In conclusion, in line with the MSCA, the NLRP3 inflammasome was identified as crucial part of NETosis with subsequent deep vein thrombosis in mice. Moreover, it could be demonstrated that the PAD4 enzyme regulates the protein levels of the most important inflammasome components NLRP3 and ASC, thus opening new avenues for possible new pharmaceutical interventions and strategies.
The underlying MSCA created several connecting points for further projects and investigations. The results and observations significantly contribute to the understanding of the cellular mechanism of NETosis and subsequent inflammatory processes such as thrombo-inflammatory disorders, which are affecting the life quality and well-being of European citizens tremendously.
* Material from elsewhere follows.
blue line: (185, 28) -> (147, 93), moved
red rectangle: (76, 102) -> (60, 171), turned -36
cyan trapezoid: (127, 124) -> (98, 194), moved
In particular, the connection of the canonical inflammasome to NETosis may open new possibilities in the treatment of inflammatory diseases. On the one hand, the finding that PAD4 regulates inflammasome assembly and cell priming make PAD enzymes a promising pharmacological target in the therapy of thrombo-inflammatory and inflammasome-associated diseases. On the other hand, already existing inhibitors of NLRP3 such as MCC950 possibly are also effective in the reduction of the toxic effects of NETosis. These potential new fields of application of already used pharmacological compounds could help to minimize the enormous health care costs in the EU and improve the life quality and well-being of European citizens. However, the pharmacological exploitation of these possibilities needs further investigations. Thus a close collaboration with the pharmaceutical industry and translational bench-to-bedside approaches are intended in the near future to provide a fast, cheap and reliable treatment and prevention of thrombo-inflammatory disorders to the European citizens.
However, especially in regard to the still ongoing SARS-CoV-2 pandemic and its impact on the European economy and society, the knowledge of cellular and molecular pathways leading to NETosis may even be helpful to fight the devastating consequences of a SARS-CoV-2 infection, since NETosis and NET-associated extracellular factors significantly contribute to the clinical outcome of COVID-19 patients. Consequently, a plurality of clinical trials are performed investigating the effect of NET resolution, NETosis inhibition in general NET-associated inhibition of the IL-1 receptor on COVID-19-related immuno-thrombosis or to develop an easy accessible diagnostic test of COVID-19. In the efforts to develop NET-based therapeutic and diagnostic tools for COVID-19, the results from the underlying MSCA help to understand the role of NLRP3 in neutrophil function and thus give insights in a highly inflammatory aspect of NETosis.
Altogether, the investigations and results in line with the MSCA contribute to the understanding of the detailed cellular and molecular pathways of NETosis and has potential impact on a wide variety of inflammatory and cardiovascular diseases.